[Source data]

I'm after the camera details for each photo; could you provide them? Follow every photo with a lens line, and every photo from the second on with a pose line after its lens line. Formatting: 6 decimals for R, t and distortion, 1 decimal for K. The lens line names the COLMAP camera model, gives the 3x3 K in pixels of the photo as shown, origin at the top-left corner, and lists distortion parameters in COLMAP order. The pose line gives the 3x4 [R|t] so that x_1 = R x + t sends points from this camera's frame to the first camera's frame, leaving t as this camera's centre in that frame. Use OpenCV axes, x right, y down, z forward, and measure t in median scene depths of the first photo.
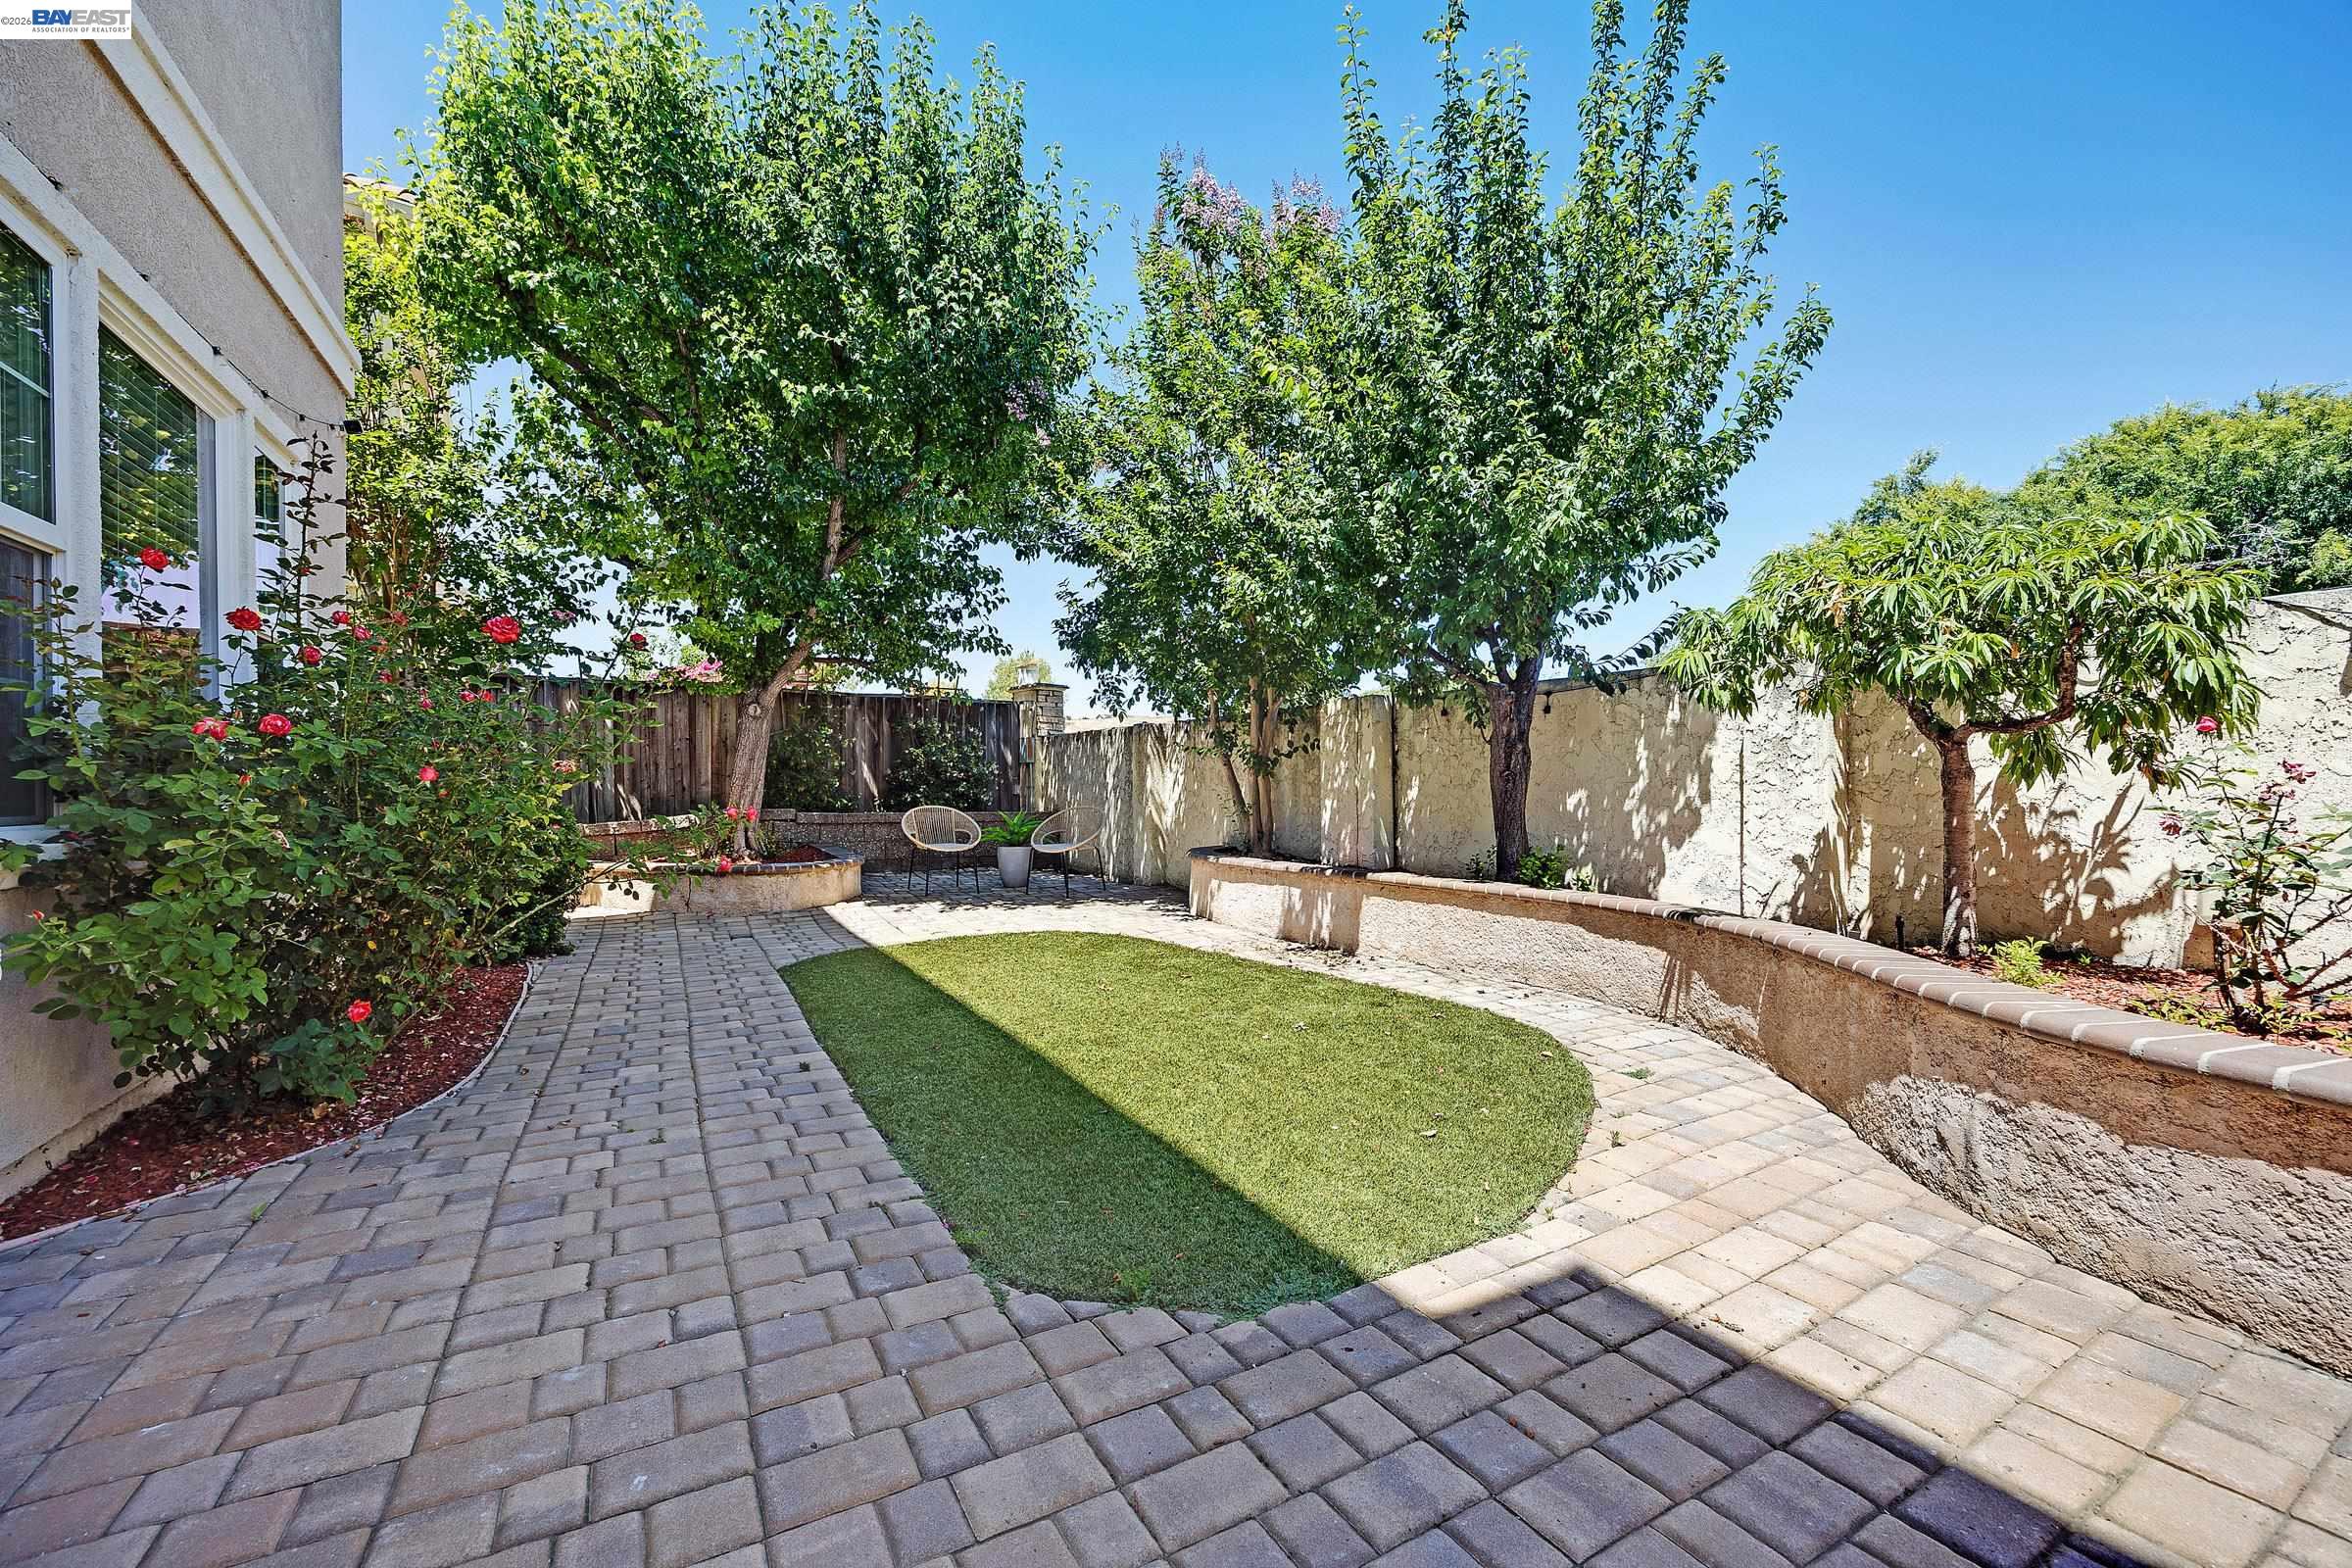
lens RADIAL K [[900.1, 0, 1129.8], [0, 900.1, 740.0], [0, 0, 1]] dist [-0.006898, -0.000220]
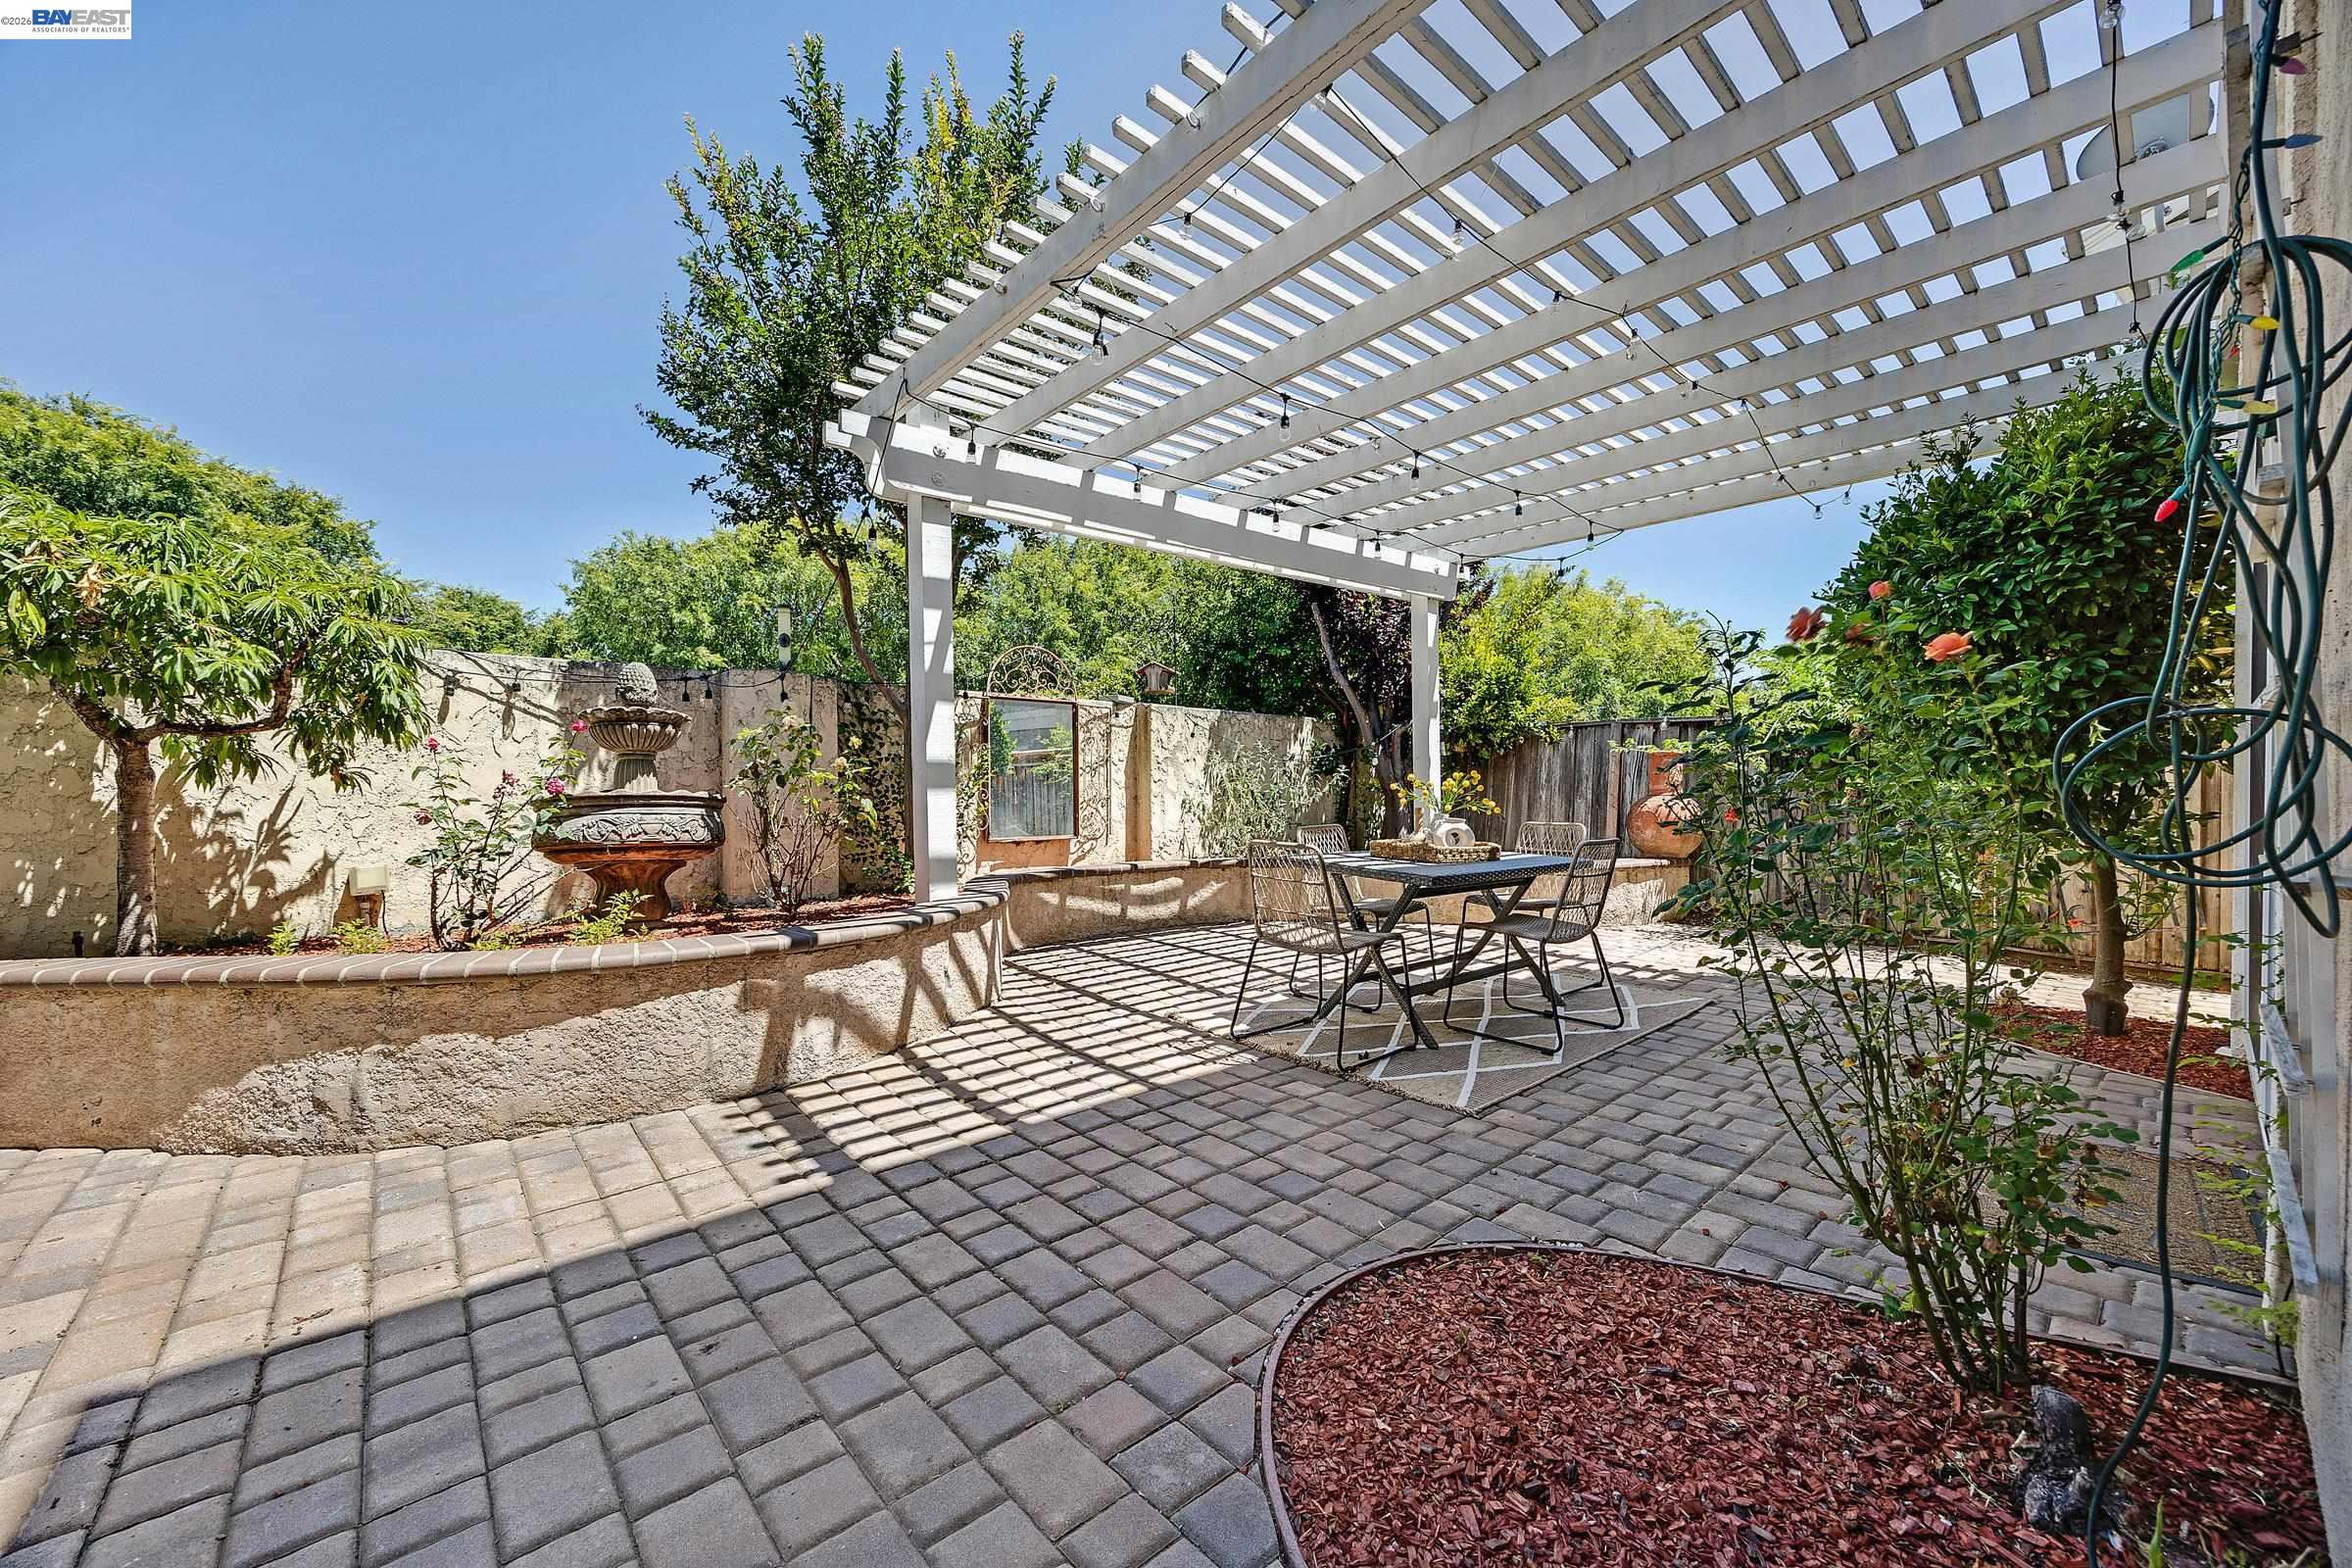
lens RADIAL K [[900.1, 0, 1177.7], [0, 900.1, 788.0], [0, 0, 1]] dist [-0.006898, -0.000220]
pose [[-0.226652, -0.003983, 0.973968, -0.272274], [-0.049015, 0.998771, -0.007321, 0.004029], [-0.972742, -0.049398, -0.226568, 0.146786]]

[/Source data]

Required action: From the first line to the last, set down the data exactly, without the pictures.

Answer to the exercise:
I'm after the camera details for each photo; could you provide them? Follow every photo with a lens line, and every photo from the second on with a pose line after its lens line. Formatting: 6 decimals for R, t and distortion, 1 decimal for K. The lens line names the COLMAP camera model, gives the 3x3 K in pixels of the photo as shown, origin at the top-left corner, and lists distortion parameters in COLMAP order. The pose line gives the 3x4 [R|t] so that x_1 = R x + t sends points from this camera's frame to the first camera's frame, leaving t as this camera's centre in that frame. Use OpenCV axes, x right, y down, z forward, and measure t in median scene depths of the first photo.
lens RADIAL K [[900.1, 0, 1129.8], [0, 900.1, 740.0], [0, 0, 1]] dist [-0.006898, -0.000220]
lens RADIAL K [[900.1, 0, 1177.7], [0, 900.1, 788.0], [0, 0, 1]] dist [-0.006898, -0.000220]
pose [[-0.226652, -0.003983, 0.973968, -0.272274], [-0.049015, 0.998771, -0.007321, 0.004029], [-0.972742, -0.049398, -0.226568, 0.146786]]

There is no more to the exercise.